당진출장마사지 of the University of Wisconsin Organ Procurement Organization.
By using organs from “cardiac death” donors, the number of kidneys available could increase up to 30 percent, meaning some 1,000 or more extra U.S. donors a year, experts estimate.
The United Network for Organ Sharing estimates nearly 53,000 Americans are waiting for a kidney transplant. Fewer than 15,000 each year get a kidney; 2,800 others die waiting.
The Swiss researchers studied 244 patients who got transplants at the hospital from 1985 through 2000. Half had agreed to get kidneys from cardiac death donors, under strict rules requiring a doctor other than the transplant surgeons to wait 10 minutes after the heart stops to declare death.
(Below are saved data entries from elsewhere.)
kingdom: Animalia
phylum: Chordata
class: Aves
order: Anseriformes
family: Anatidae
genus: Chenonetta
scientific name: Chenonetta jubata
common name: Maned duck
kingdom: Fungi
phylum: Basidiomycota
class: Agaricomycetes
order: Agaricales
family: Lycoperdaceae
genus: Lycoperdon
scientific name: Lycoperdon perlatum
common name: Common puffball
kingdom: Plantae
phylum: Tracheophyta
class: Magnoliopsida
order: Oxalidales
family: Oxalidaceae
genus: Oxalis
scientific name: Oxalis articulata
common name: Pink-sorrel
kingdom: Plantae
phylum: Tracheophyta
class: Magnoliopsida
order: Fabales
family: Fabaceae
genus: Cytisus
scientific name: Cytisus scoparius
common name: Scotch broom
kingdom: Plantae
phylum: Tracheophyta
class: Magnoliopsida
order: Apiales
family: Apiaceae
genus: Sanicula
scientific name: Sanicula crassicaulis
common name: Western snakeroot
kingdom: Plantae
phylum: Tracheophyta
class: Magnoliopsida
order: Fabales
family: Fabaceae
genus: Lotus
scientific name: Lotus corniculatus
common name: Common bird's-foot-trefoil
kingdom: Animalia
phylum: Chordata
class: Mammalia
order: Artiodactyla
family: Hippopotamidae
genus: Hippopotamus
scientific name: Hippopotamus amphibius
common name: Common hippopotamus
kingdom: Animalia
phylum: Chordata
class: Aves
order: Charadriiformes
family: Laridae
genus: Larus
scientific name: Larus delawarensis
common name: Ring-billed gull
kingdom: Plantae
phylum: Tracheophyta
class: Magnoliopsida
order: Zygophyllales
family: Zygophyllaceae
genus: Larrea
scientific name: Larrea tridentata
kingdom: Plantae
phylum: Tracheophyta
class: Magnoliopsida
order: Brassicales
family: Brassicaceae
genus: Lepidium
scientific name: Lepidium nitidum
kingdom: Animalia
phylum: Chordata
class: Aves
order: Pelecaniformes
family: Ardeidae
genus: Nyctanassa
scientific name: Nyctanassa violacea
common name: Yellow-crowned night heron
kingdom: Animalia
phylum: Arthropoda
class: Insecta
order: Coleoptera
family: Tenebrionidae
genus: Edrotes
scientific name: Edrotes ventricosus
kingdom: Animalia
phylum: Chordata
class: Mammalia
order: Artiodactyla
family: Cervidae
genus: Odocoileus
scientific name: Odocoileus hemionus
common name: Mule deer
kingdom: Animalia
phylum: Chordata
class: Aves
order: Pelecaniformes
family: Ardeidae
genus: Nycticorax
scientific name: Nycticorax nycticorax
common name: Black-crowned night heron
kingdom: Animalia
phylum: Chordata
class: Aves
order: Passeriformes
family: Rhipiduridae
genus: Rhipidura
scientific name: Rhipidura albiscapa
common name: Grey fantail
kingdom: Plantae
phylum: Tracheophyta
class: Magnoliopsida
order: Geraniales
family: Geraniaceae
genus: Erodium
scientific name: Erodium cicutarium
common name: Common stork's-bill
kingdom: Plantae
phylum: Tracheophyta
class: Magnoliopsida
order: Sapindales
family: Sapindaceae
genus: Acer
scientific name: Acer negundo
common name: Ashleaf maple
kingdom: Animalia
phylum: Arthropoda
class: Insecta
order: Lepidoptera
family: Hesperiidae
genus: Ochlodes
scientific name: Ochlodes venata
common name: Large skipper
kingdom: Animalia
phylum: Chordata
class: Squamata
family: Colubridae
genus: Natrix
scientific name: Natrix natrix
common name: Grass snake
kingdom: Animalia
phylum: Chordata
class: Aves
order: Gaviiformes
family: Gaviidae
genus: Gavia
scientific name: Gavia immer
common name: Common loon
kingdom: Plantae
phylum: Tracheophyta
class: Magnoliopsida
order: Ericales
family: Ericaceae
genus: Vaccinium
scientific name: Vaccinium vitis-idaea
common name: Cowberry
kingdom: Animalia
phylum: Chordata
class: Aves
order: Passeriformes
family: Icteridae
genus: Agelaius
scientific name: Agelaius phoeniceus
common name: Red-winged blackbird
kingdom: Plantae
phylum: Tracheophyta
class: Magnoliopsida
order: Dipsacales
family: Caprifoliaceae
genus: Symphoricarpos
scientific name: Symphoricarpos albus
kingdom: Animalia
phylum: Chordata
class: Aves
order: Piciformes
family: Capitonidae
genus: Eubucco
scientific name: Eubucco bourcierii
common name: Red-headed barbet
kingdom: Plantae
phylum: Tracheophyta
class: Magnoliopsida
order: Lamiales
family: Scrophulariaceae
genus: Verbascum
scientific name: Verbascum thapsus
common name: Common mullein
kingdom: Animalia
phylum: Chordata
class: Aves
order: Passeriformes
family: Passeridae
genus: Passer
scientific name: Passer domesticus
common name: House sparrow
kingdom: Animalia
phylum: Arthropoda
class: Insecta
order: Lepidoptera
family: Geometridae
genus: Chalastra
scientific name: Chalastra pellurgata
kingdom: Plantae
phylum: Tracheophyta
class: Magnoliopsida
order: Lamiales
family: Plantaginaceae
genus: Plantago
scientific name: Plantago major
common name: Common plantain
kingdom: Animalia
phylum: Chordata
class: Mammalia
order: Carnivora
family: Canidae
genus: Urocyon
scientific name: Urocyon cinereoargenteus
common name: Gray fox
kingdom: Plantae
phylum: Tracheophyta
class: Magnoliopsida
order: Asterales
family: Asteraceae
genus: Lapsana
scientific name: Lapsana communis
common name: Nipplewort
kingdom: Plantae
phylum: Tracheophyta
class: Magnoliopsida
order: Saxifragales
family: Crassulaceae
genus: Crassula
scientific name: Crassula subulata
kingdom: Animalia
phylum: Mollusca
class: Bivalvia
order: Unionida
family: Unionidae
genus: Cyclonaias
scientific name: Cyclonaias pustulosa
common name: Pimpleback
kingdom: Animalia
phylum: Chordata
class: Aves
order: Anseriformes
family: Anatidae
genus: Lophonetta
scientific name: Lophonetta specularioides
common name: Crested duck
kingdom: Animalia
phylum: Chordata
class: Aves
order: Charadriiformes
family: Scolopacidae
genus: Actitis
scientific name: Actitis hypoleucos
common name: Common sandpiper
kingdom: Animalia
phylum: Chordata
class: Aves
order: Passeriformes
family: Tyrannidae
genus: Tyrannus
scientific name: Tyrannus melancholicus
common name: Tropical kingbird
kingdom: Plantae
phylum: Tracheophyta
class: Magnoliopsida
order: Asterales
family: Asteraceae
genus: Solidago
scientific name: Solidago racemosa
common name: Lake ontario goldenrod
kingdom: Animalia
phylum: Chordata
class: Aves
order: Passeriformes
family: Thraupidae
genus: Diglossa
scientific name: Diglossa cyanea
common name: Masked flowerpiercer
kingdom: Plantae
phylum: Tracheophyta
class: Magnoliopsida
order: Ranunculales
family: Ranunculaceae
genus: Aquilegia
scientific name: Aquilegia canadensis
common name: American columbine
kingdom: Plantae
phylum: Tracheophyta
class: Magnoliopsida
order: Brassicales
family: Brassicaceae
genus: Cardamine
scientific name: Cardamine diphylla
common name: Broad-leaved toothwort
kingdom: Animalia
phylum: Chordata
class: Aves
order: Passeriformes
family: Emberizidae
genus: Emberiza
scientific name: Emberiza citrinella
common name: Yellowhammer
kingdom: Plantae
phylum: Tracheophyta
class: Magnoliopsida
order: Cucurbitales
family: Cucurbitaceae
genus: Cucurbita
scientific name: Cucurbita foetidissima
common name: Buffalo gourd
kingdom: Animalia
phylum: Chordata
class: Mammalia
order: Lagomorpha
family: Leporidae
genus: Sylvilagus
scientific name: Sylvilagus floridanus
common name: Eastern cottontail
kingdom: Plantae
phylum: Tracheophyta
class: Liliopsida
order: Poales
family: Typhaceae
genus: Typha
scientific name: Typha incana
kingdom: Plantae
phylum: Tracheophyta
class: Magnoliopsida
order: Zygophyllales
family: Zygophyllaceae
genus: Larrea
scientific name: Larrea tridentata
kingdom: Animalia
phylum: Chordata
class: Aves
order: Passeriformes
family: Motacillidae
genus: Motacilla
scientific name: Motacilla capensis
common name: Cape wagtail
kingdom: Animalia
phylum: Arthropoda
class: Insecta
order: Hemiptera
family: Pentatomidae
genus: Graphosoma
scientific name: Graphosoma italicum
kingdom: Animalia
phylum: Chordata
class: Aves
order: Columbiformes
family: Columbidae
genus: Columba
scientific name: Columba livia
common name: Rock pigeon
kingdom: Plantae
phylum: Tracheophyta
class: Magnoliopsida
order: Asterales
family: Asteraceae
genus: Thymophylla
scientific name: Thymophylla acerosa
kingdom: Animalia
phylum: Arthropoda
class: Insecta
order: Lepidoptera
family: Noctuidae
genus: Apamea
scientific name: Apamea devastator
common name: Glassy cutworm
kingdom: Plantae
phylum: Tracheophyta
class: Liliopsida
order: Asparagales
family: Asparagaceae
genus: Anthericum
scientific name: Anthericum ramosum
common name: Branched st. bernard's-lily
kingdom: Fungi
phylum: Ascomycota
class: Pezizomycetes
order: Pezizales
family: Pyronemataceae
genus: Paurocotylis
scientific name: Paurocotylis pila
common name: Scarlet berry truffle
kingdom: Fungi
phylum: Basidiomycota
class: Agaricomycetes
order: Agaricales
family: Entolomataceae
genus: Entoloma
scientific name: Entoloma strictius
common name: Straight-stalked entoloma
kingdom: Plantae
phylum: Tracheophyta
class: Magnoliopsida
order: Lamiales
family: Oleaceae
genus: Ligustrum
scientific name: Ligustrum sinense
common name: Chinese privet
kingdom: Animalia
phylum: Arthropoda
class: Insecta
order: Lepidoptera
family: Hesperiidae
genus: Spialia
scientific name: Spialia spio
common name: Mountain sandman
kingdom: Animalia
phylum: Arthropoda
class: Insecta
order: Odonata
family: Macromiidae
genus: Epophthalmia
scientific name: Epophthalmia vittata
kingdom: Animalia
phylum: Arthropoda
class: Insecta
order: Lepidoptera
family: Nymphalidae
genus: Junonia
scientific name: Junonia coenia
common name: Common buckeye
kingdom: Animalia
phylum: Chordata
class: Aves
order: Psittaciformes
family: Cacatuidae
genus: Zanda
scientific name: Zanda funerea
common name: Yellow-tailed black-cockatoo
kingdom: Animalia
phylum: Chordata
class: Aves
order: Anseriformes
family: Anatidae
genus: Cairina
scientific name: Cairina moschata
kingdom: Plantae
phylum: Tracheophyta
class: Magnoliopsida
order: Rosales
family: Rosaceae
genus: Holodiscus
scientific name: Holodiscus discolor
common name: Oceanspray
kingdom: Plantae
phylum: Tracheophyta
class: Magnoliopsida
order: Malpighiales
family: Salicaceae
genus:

The new kidney did not function properly for a week or two in 48 percent of those patients, requiring temporary dialysis. That happened to only 24 percent of patients whose organs came from a brain-dead donor.
At five years, however, the kidney was still working in 84 percent of transplants involving a cardiac death donor, compared with 82 percent from a brain-dead donor.
Mounting evidence from several major U.S. transplant centers shows such transplants succeed and not just for kidneys.
“We have transplanted nearly 40 livers, 35 pancreases and eight lungs from cardiac death donors” since 1993, said D’Alessandro, chairman of the UNOS committee on organ donation after cardiac death. “There was absolutely no difference in survival.”
Dr. Dorian J. Wilson, a transplant specialist at the University of Medicine and Dentistry of New Jersey in Newark, said kidneys taken from those without a heartbeat may actually be better in some ways.
Animal experiments indicate that during the brief period when the kidney is not getting any oxygen, its cells undergo changes that protect it from the stress of transplantation, he noted.
As of 2001, only about 2 percent of U.S. kidney transplants were done with organs taken from people whose hearts had stopped.
In 2000, the federal Institute of Medicine recommended that all hospitals and organ procurement groups create policies for transplants from cardiac death donors.